:: WORK INSTRUCTIONS ::
Each entry that follows is to be duplicated exactly, without its images.

TASK MATERIAL section start

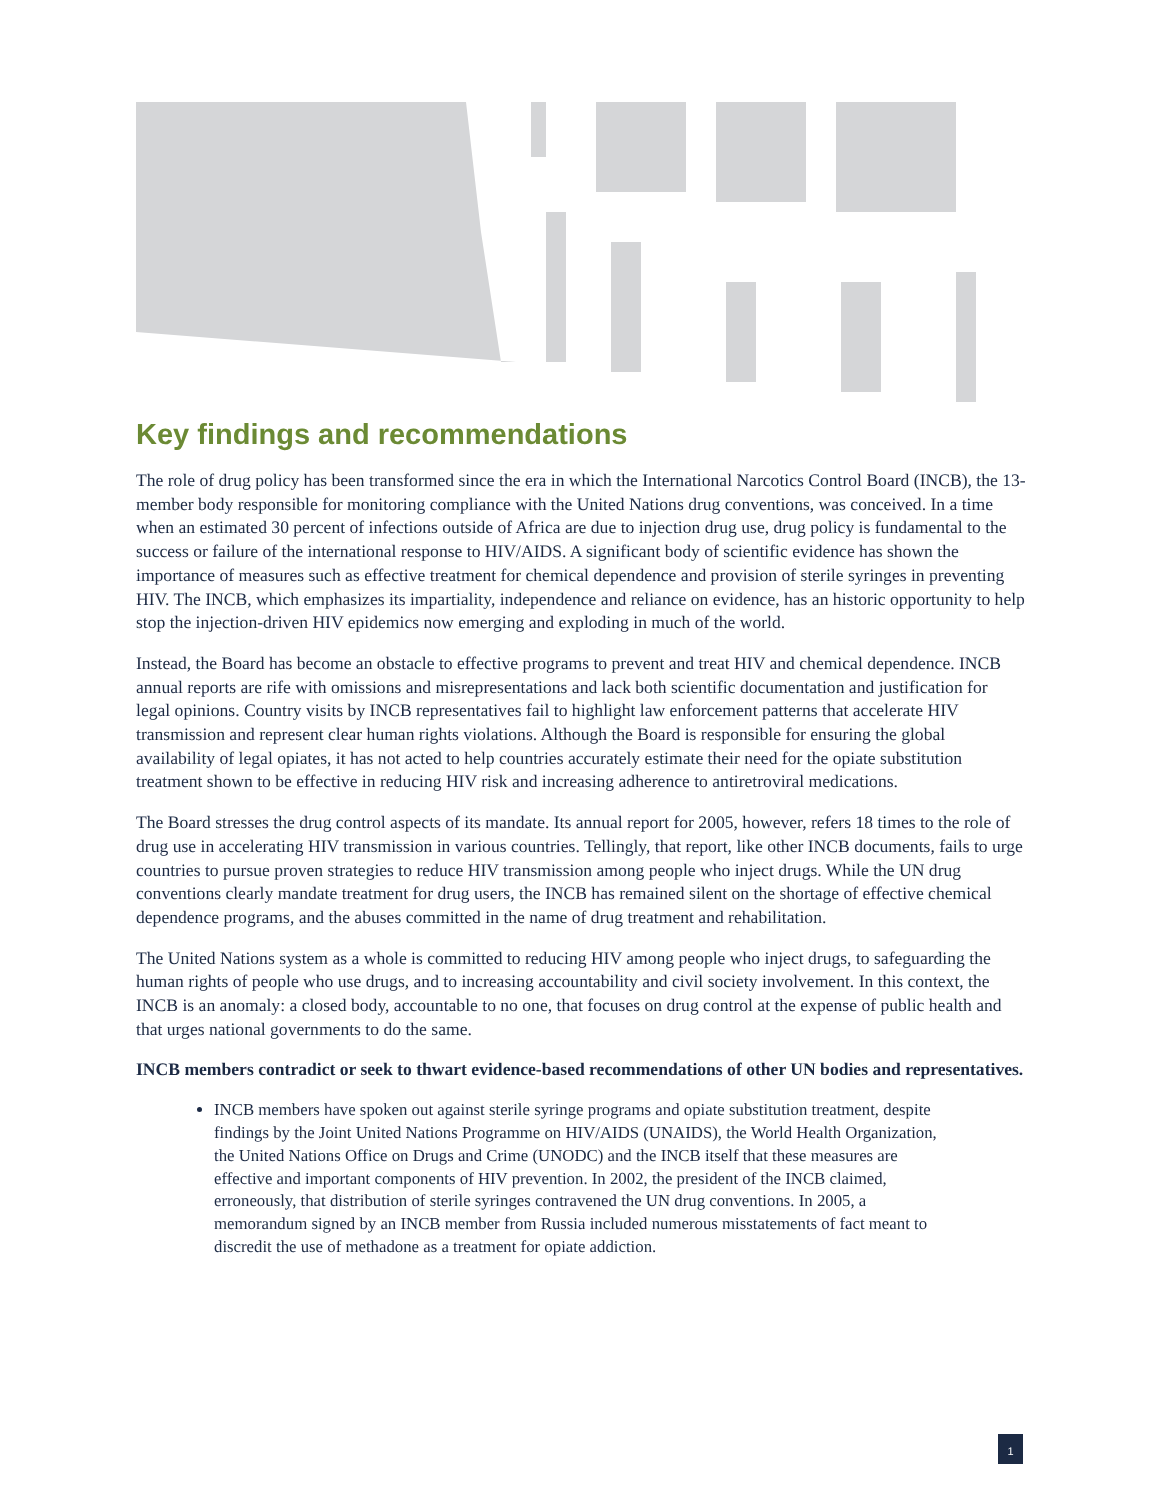Key findings and recommendations
The role of drug policy has been transformed since the era in which the International Narcotics Control Board (INCB), the 13-member body responsible for monitoring compliance with the United Nations drug conventions, was conceived. In a time when an estimated 30 percent of infections outside of Africa are due to injection drug use, drug policy is fundamental to the success or failure of the international response to HIV/AIDS. A significant body of scientific evidence has shown the importance of measures such as effective treatment for chemical dependence and provision of sterile syringes in preventing HIV. The INCB, which emphasizes its impartiality, independence and reliance on evidence, has an historic opportunity to help stop the injection-driven HIV epidemics now emerging and exploding in much of the world.
Instead, the Board has become an obstacle to effective programs to prevent and treat HIV and chemical dependence. INCB annual reports are rife with omissions and misrepresentations and lack both scientific documentation and justification for legal opinions. Country visits by INCB representatives fail to highlight law enforcement patterns that accelerate HIV transmission and represent clear human rights violations. Although the Board is responsible for ensuring the global availability of legal opiates, it has not acted to help countries accurately estimate their need for the opiate substitution treatment shown to be effective in reducing HIV risk and increasing adherence to antiretroviral medications.
The Board stresses the drug control aspects of its mandate. Its annual report for 2005, however, refers 18 times to the role of drug use in accelerating HIV transmission in various countries. Tellingly, that report, like other INCB documents, fails to urge countries to pursue proven strategies to reduce HIV transmission among people who inject drugs. While the UN drug conventions clearly mandate treatment for drug users, the INCB has remained silent on the shortage of effective chemical dependence programs, and the abuses committed in the name of drug treatment and rehabilitation.
The United Nations system as a whole is committed to reducing HIV among people who inject drugs, to safeguarding the human rights of people who use drugs, and to increasing accountability and civil society involvement. In this context, the INCB is an anomaly: a closed body, accountable to no one, that focuses on drug control at the expense of public health and that urges national governments to do the same.
INCB members contradict or seek to thwart evidence-based recommendations of other UN bodies and representatives.
INCB members have spoken out against sterile syringe programs and opiate substitution treatment, despite findings by the Joint United Nations Programme on HIV/AIDS (UNAIDS), the World Health Organization, the United Nations Office on Drugs and Crime (UNODC) and the INCB itself that these measures are effective and important components of HIV prevention. In 2002, the president of the INCB claimed, erroneously, that distribution of sterile syringes contravened the UN drug conventions. In 2005, a memorandum signed by an INCB member from Russia included numerous misstatements of fact meant to discredit the use of methadone as a treatment for opiate addiction.
1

TASK MATERIAL section end

:: RESULT ::
Key findings and recommendations
The role of drug policy has been transformed since the era in which the International Narcotics Control Board (INCB), the 13-member body responsible for monitoring compliance with the United Nations drug conventions, was conceived. In a time when an estimated 30 percent of infections outside of Africa are due to injection drug use, drug policy is fundamental to the success or failure of the international response to HIV/AIDS. A significant body of scientific evidence has shown the importance of measures such as effective treatment for chemical dependence and provision of sterile syringes in preventing HIV. The INCB, which emphasizes its impartiality, independence and reliance on evidence, has an historic opportunity to help stop the injection-driven HIV epidemics now emerging and exploding in much of the world.
Instead, the Board has become an obstacle to effective programs to prevent and treat HIV and chemical dependence. INCB annual reports are rife with omissions and misrepresentations and lack both scientific documentation and justification for legal opinions. Country visits by INCB representatives fail to highlight law enforcement patterns that accelerate HIV transmission and represent clear human rights violations. Although the Board is responsible for ensuring the global availability of legal opiates, it has not acted to help countries accurately estimate their need for the opiate substitution treatment shown to be effective in reducing HIV risk and increasing adherence to antiretroviral medications.
The Board stresses the drug control aspects of its mandate. Its annual report for 2005, however, refers 18 times to the role of drug use in accelerating HIV transmission in various countries. Tellingly, that report, like other INCB documents, fails to urge countries to pursue proven strategies to reduce HIV transmission among people who inject drugs. While the UN drug conventions clearly mandate treatment for drug users, the INCB has remained silent on the shortage of effective chemical dependence programs, and the abuses committed in the name of drug treatment and rehabilitation.
The United Nations system as a whole is committed to reducing HIV among people who inject drugs, to safeguarding the human rights of people who use drugs, and to increasing accountability and civil society involvement. In this context, the INCB is an anomaly: a closed body, accountable to no one, that focuses on drug control at the expense of public health and that urges national governments to do the same.
INCB members contradict or seek to thwart evidence-based recommendations of other UN bodies and representatives.
INCB members have spoken out against sterile syringe programs and opiate substitution treatment, despite findings by the Joint United Nations Programme on HIV/AIDS (UNAIDS), the World Health Organization, the United Nations Office on Drugs and Crime (UNODC) and the INCB itself that these measures are effective and important components of HIV prevention. In 2002, the president of the INCB claimed, erroneously, that distribution of sterile syringes contravened the UN drug conventions. In 2005, a memorandum signed by an INCB member from Russia included numerous misstatements of fact meant to discredit the use of methadone as a treatment for opiate addiction.
1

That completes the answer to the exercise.